Gerçek şu ki sokaklar, sandık…
İte – köpeğe kaldı, şırfıntılar ellerinde dövizler ile sokaklarda…
Yok Banker Bilo değil şekerim, bu Banker başka Banker, Banker Recep…
Banker Recep yandı bir taraflarım diye şırfıntıları galeyana getirdi.
Muhalefeti geç…
Parlamento zaten göstermelikti, iyice tarihe karıştı…
Parlamento içi bir muhalefetten söz etmek, ciddi bir muhalefetten, hani demokrasinin gereği…
Abeste iştigal güzel kardeşim, abeste iştigal…
Milletin vekilini arama ne AKP’de ne muhaliflerde…
Hepsi ki öyle görünüyor, istinsahları tenzih ederek ya Bankerin vekili veya paranın esiri…
Bak, bak bir etrafına mesela PKK…
Ne yapıyorlar, öncelikleri neydi?
Gençsen hatırlamazsın, bilmezsin muhtemelen…
Eskiden, çok öncelerde…
Okul yakıyorlardı güzel kardeşim, sözde kendi dillerini öğretmiyorlar diye…
Perde arkasında niyet ise bambaşkaydı, çok farklı…
Bir zamanlar Bankerin ve onun bunun imamı, bak onda kafa çalıştı…
Diyorum ya hep, hani ha FETÖ ha AKTÖ, hiç fark etmez bir madalyonun iki yüzü…
Roma tanrıçalarından Janus örneği, iki yüzlülüğün, riyanın timsali…
Eğitime önem verdi!
Bak AKP’ye…
Ha PKK ha AKP ikisinin de niyeti, milleti…
Düzmekte…
Millet ne kadar eğitimsiz ne kadar cahil ise onlar için o kadar iyi!
Tek çare…
PDM…
Parlamento dışı muhalefette…
Teslimiyet yazmaz Atatürkçünün kitabında, direnmek, gerekirse kan pahasına Kemalist’in alına yazıla!
Ya kabulleneceksin ortamı, yavaş – yavaş, alıştıra – alıştıra yapıtlar ya…

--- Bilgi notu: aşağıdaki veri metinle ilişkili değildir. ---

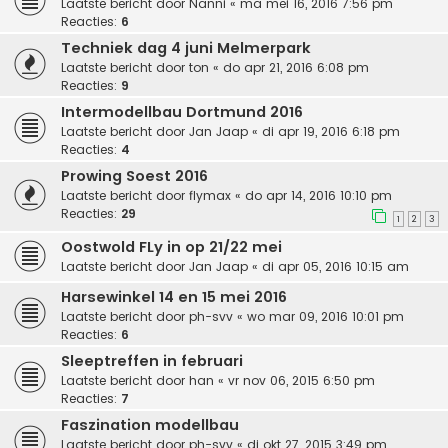
Laatste bericht door
Nanni
«
ma mei 16, 2016 7:56 pm
Reacties:
6
Techniek dag 4 juni Melmerpark
Laatste bericht door
ton
«
do apr 21, 2016 6:08 pm
Reacties:
9
Intermodellbau Dortmund 2016
Laatste bericht door
Jan Jaap
«
di apr 19, 2016 6:18 pm
Reacties:
4
Prowing Soest 2016
Laatste bericht door
flymax
«
do apr 14, 2016 10:10 pm
Reacties:
29
1
2
3
Oostwold FLy in op 21/22 mei
Laatste bericht door
Jan Jaap
«
di apr 05, 2016 10:15 am
Harsewinkel 14 en 15 mei 2016
Laatste bericht door
ph-svv
«
wo mar 09, 2016 10:01 pm
Reacties:
6
Sleeptreffen in februari
Laatste bericht door
han
«
vr nov 06, 2015 6:50 pm
Reacties:
7
Faszination modellbau
Laatste bericht door
ph-svv
«
di okt 27, 2015 3:49 pm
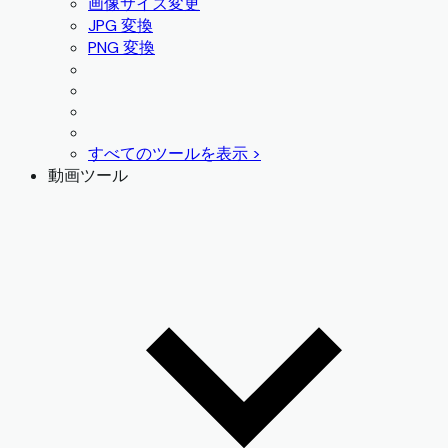
画像サイズ変更
JPG 変換
PNG 変換
すべてのツールを表示 >
動画ツール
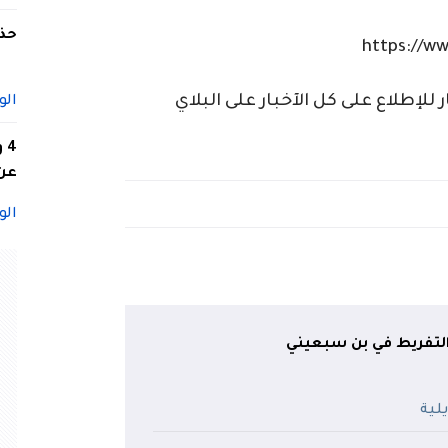
حذف
https://w
إطلاع على كل الآخبار على البلاي
الو
4
عن 
الو
لتفريط في بن سبعيني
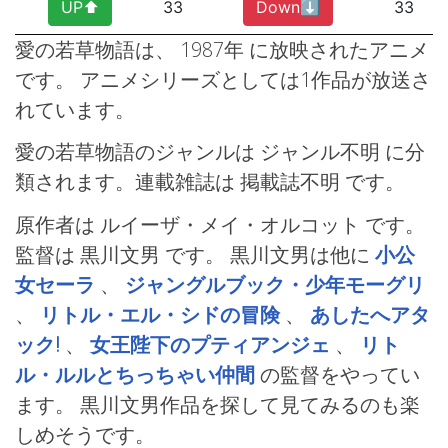
UP⬆︎
33
Down⬇︎
33
愛の若草物語は、 1987年
に放映されたアニメ
です。 アニメシリーズとしては1作品が放送さ
れています。
愛の若草物語のジャンルは ジャンル不明
に分
類されます。連載雑誌は 掲載誌不明
です。
原作者は ルイーザ・メイ・オルコット です。
監督は 黒川文男
です。 黒川文男は他に
小公
女セーラ
、
ジャングルブック・少年モーグリ
、
リトル・エル・シドの冒険
、
あしたへアタ
ック!
、
女王陛下のプティアンジェ
、
リト
ル・ルルとちっちゃい仲間
の監督をやってい
ます。 黒川文男作品を探して見てみるのも楽
しめそうです。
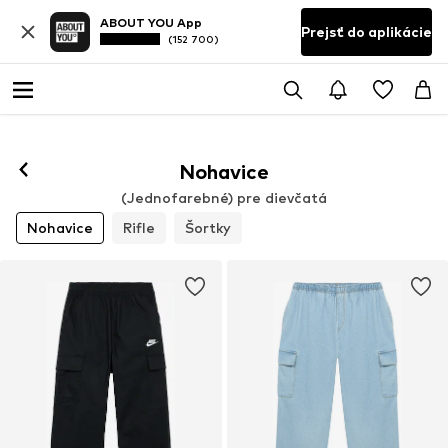
ABOUT YOU App
Prejsť do aplikácie
(152 700)
Nohavice
(Jednofarebné) pre dievčatá
Nohavice
Rifle
Šortky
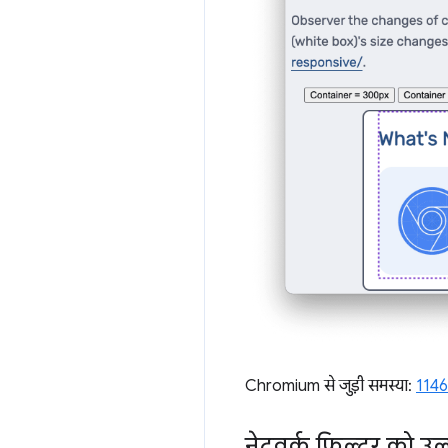
Chromium से जुड़ी समस्या:
114
नेटवर्क फ़िल्टर को उ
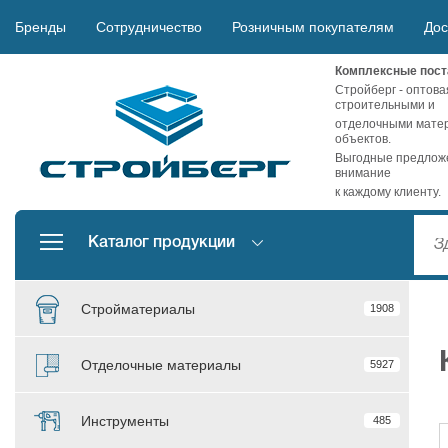
Бренды
Сотрудничество
Розничным покупателям
Дос
Комплексные пост
Стройберг - оптова
строительными и
отделочными матер
объектов.
Выгодные предложе
внимание
к каждому клиенту.
Каталог продукции
Стройматериалы
1908
Отделочные материалы
5927
Инструменты
485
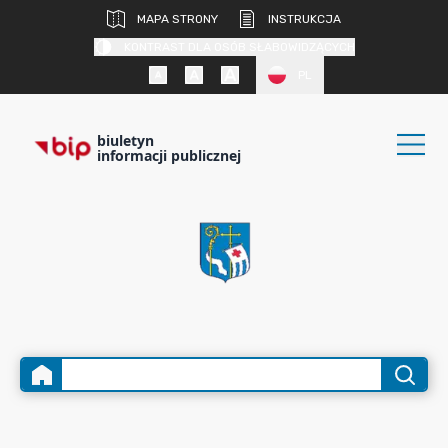
MAPA STRONY
INSTRUKCJA
KONTRAST DLA OSÓB SŁABOWIDZĄCYCH
PL
biuletyn
informacji publicznej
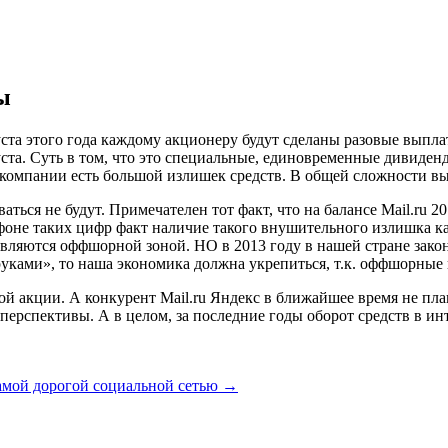
ы
густа этого года каждому акционеру будут сделаны разовые выпл
уста. Суть в том, что это специальные, единовременные дивид
се компании есть большой излишек средств. В общей сложности в
ться не будут. Примечателен тот факт, что на балансе Mail.ru 2
 фоне таких цифр факт наличие такого внушительного излишка к
являются оффшорной зоной. НО в 2013 году в нашей стране зак
руками», то наша экономика должна укрепиться, т.к. оффшорные
ной акции. А конкурент Mail.ru Яндекс в ближайшее время не пл
 перспективы. А в целом, за последние годы оборот средств в ин
амой дорогой социальной сетью
→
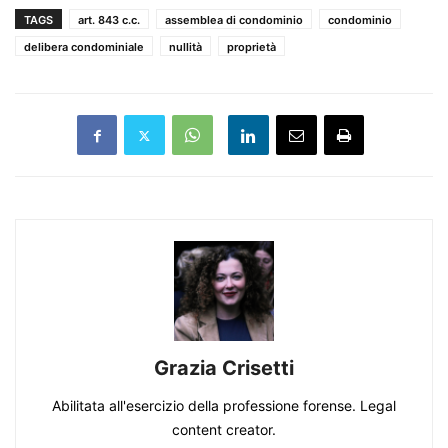
TAGS
art. 843 c.c.
assemblea di condominio
condominio
delibera condominiale
nullità
proprietà
Grazia Crisetti
Abilitata all'esercizio della professione forense. Legal
content creator.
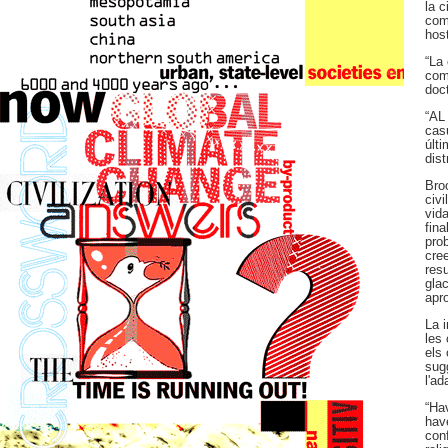
la c
com 
host
“La
comp
doc
“AL 
casu
últi
dist
Bro
civi
vid
fina
prob
cre
resu
glac
apr
La 
les
els 
sugg
l'ad
“Hav
hav
conf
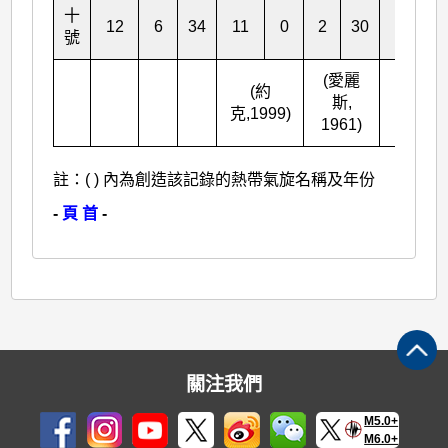
十
12
6
34
11
0
2
30
1
2
號
(愛麗
(約
斯,
克,1999)
1961)
註：( ) 內為創造該記錄的熱帶氣旋名稱及年份
-
頁 首
-
關注我們
M5.0+
M6.0+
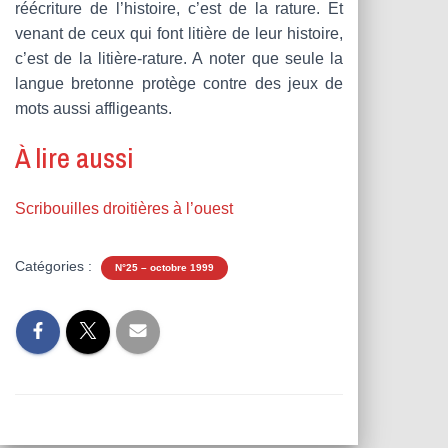
réécriture de l’histoire, c’est de la rature. Et
venant de ceux qui font litière de leur histoire,
c’est de la litière-rature. A noter que seule la
langue bretonne protège contre des jeux de
mots aussi affligeants.
À lire aussi
Scribouilles droitières à l’ouest
Catégories :
N°25 – octobre 1999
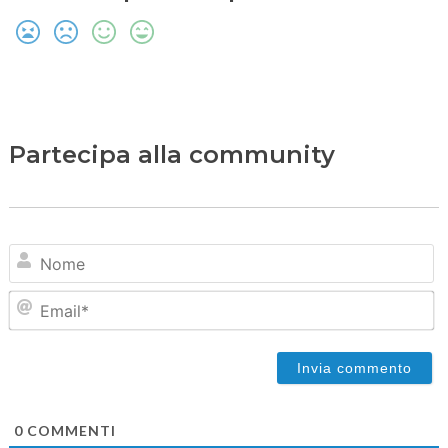
Partecipa alla community
N
Em
0
COMMENTI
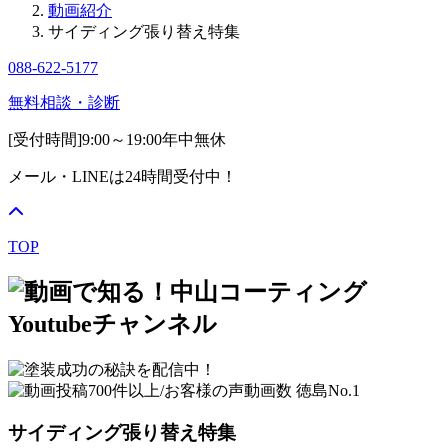
動画紹介
サイディング張り替え特集
088-622-5177
無料相談・診断
[受付時間]
9:00～19:00
年中無休
メール・LINEは24時間受付中！
TOP
サイディング張り替え特集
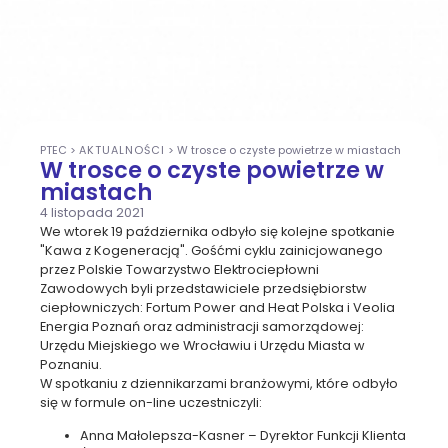
PTEC
>
AKTUALNOŚCI
>
W trosce o czyste powietrze w miastach
W trosce o czyste powietrze w
miastach
4 listopada 2021
We wtorek 19 października odbyło się kolejne spotkanie
"Kawa z Kogeneracją". Gośćmi cyklu zainicjowanego
przez Polskie Towarzystwo Elektrociepłowni
Zawodowych byli przedstawiciele przedsiębiorstw
ciepłowniczych: Fortum Power and Heat Polska i Veolia
Energia Poznań oraz administracji samorządowej:
Urzędu Miejskiego we Wrocławiu i Urzędu Miasta w
Poznaniu.
W spotkaniu z dziennikarzami branżowymi, które odbyło
się w formule on-line uczestniczyli:
Anna Małolepsza-Kasner – Dyrektor Funkcji Klienta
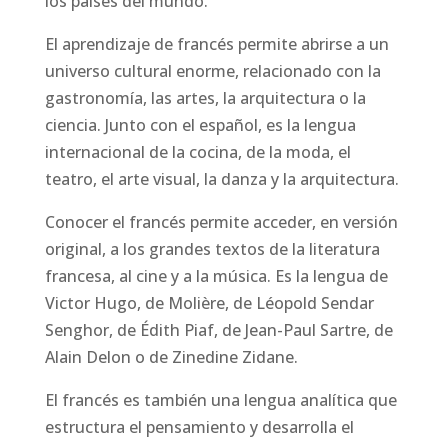
los países del mundo.
El aprendizaje de francés permite abrirse a un
universo cultural enorme, relacionado con la
gastronomía, las artes, la arquitectura o la
ciencia. Junto con el español, es la lengua
internacional de la cocina, de la moda, el
teatro, el arte visual, la danza y la arquitectura.
Conocer el francés permite acceder, en versión
original, a los grandes textos de la literatura
francesa, al cine y a la música. Es la lengua de
Victor Hugo, de Molière, de Léopold Sendar
Senghor, de Édith Piaf, de Jean-Paul Sartre, de
Alain Delon o de Zinedine Zidane.
El francés es también una lengua analítica que
estructura el pensamiento y desarrolla el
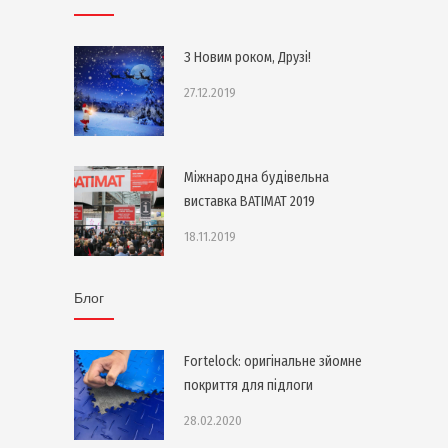
З Новим роком, Друзі!
27.12.2019
Міжнародна будівельна
виставка BATIMAT 2019
18.11.2019
Блог
Fortelock: оригінальне зйомне
покриття для підлоги
28.02.2020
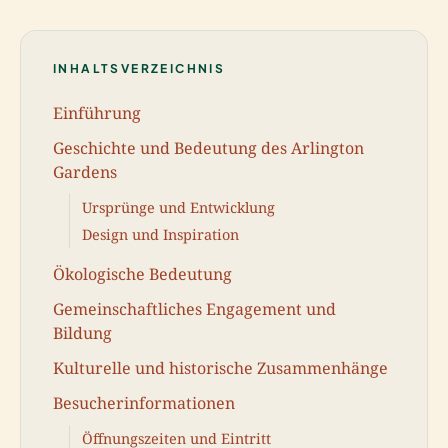
INHALTSVERZEICHNIS
Einführung
Geschichte und Bedeutung des Arlington
Gardens
Ursprünge und Entwicklung
Design und Inspiration
Ökologische Bedeutung
Gemeinschaftliches Engagement und
Bildung
Kulturelle und historische Zusammenhänge
Besucherinformationen
Öffnungszeiten und Eintritt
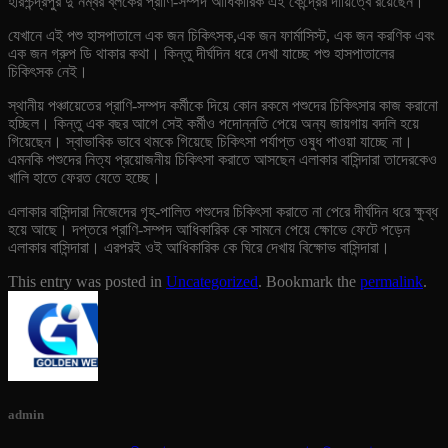
হরিশ্চন্দ্রপুর দু’নম্বর ব্লকের প্রাণি-সম্পদ আধিকারিক এই কেন্দ্রের দায়িত্বে রয়েছেন।
যেখানে এই পশু হাসপাতালে এক জন চিকিৎসক,এক জন ফার্মাসিস্ট, এক জন করণিক এবং
এক জন গ্রুপ ডি থাকার কথা। কিন্তু দীর্ঘদিন ধরে দেখা যাচ্ছে পশু হাসপাতালের
চিকিৎসক নেই।
স্থানীয় পঞ্চায়েতের প্রাণি-সম্পদ কর্মীকে দিয়ে কোন রকমে পশুদের চিকিৎসার কাজ করানো
হচ্ছিল। কিন্তু এক বছর আগে সেই কর্মীও পদোন্নতি পেয়ে অন্য জায়গায় বদলি হয়ে
গিয়েছেন। স্বাভাবিক ভাবে থমকে গিয়েছে চিকিৎসা পর্যাপ্ত ওষুধ পাওয়া যাচ্ছে না।
এমনকি পশুদের নিত্য প্রয়োজনীয় চিকিৎসা করাতে আসছেন এলাকার বাসিন্দারা তাদেরকেও
খালি হাতে ফেরত যেতে হচ্ছে।
এলাকার বাসিন্দারা নিজেদের গৃহ-পালিত পশুদের চিকিৎসা করাতে না পেরে দীর্ঘদিন ধরে ক্ষুব্ধ
হয়ে আছে। দপ্তরে প্রাণি-সম্পদ আধিকারিক কে সামনে পেয়ে ক্ষোভে ফেটে পড়েন
এলাকার বাসিন্দারা। এরপরই ওই আধিকারিক কে ঘিরে দেখায় বিক্ষোভ বাসিন্দারা।
This entry was posted in
Uncategorized
. Bookmark the
permalink
.
admin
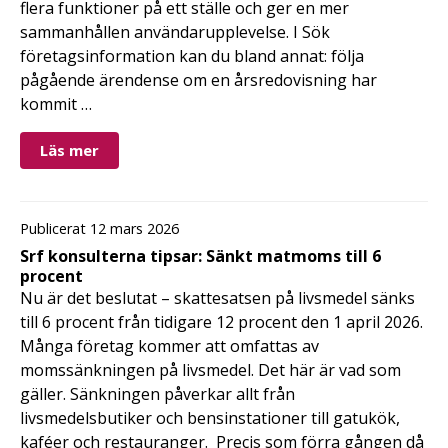
flera funktioner på ett ställe och ger en mer
sammanhållen användarupplevelse. I Sök
företagsinformation kan du bland annat: följa
pågående ärendense om en årsredovisning har
kommit …
Läs mer
Publicerat 12 mars 2026
Srf konsulterna tipsar: Sänkt matmoms till 6
procent
Nu är det beslutat – skattesatsen på livsmedel sänks
till 6 procent från tidigare 12 procent den 1 april 2026.
Många företag kommer att omfattas av
momssänkningen på livsmedel. Det här är vad som
gäller. Sänkningen påverkar allt från
livsmedelsbutiker och bensinstationer till gatukök,
kaféer och restauranger. Precis som förra gången då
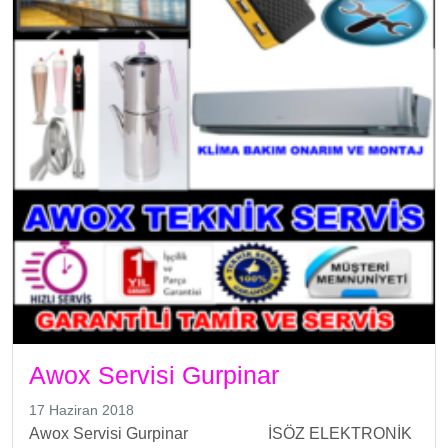
Awox Servisi Gurpinar
17 Haziran 2018
Awox Servisi Gurpinar İSÖZ ELEKTRONİK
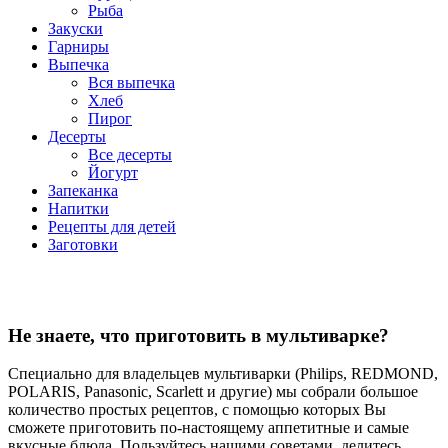
Рыба
Закуски
Гарниры
Выпечка
Вся выпечка
Хлеб
Пирог
Десерты
Все десерты
Йогурт
Запеканка
Напитки
Рецепты для детей
Заготовки
Не знаете, что приготовить в мультиварке?
Специально для владельцев мультиварки (Philips, REDMOND,
POLARIS, Panasonic, Scarlett и другие) мы собрали большое
количество простых рецептов, с помощью которых Вы
сможете приготовить по-настоящему аппетитные и самые
вкусные блюда. Пользуйтесь нашими советами, делитесь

Boyun eğeceksin, eyvallah çekeceksin…
Veya direneceksin Atatürkçü kardeşim…
Direnmek demek hoşnut olmadığın şeyin > artık < yapılamaması demek…
Diren Türkiye Cumhuriyeti, diren laik, demokratik hukuk sistemi…
Diren Atatürkçü, umutlarını yitirme…
Diren Atatürk’ün evladı, kadınıyla, kızıyla erkeği ile diren, diren kardeşim diren!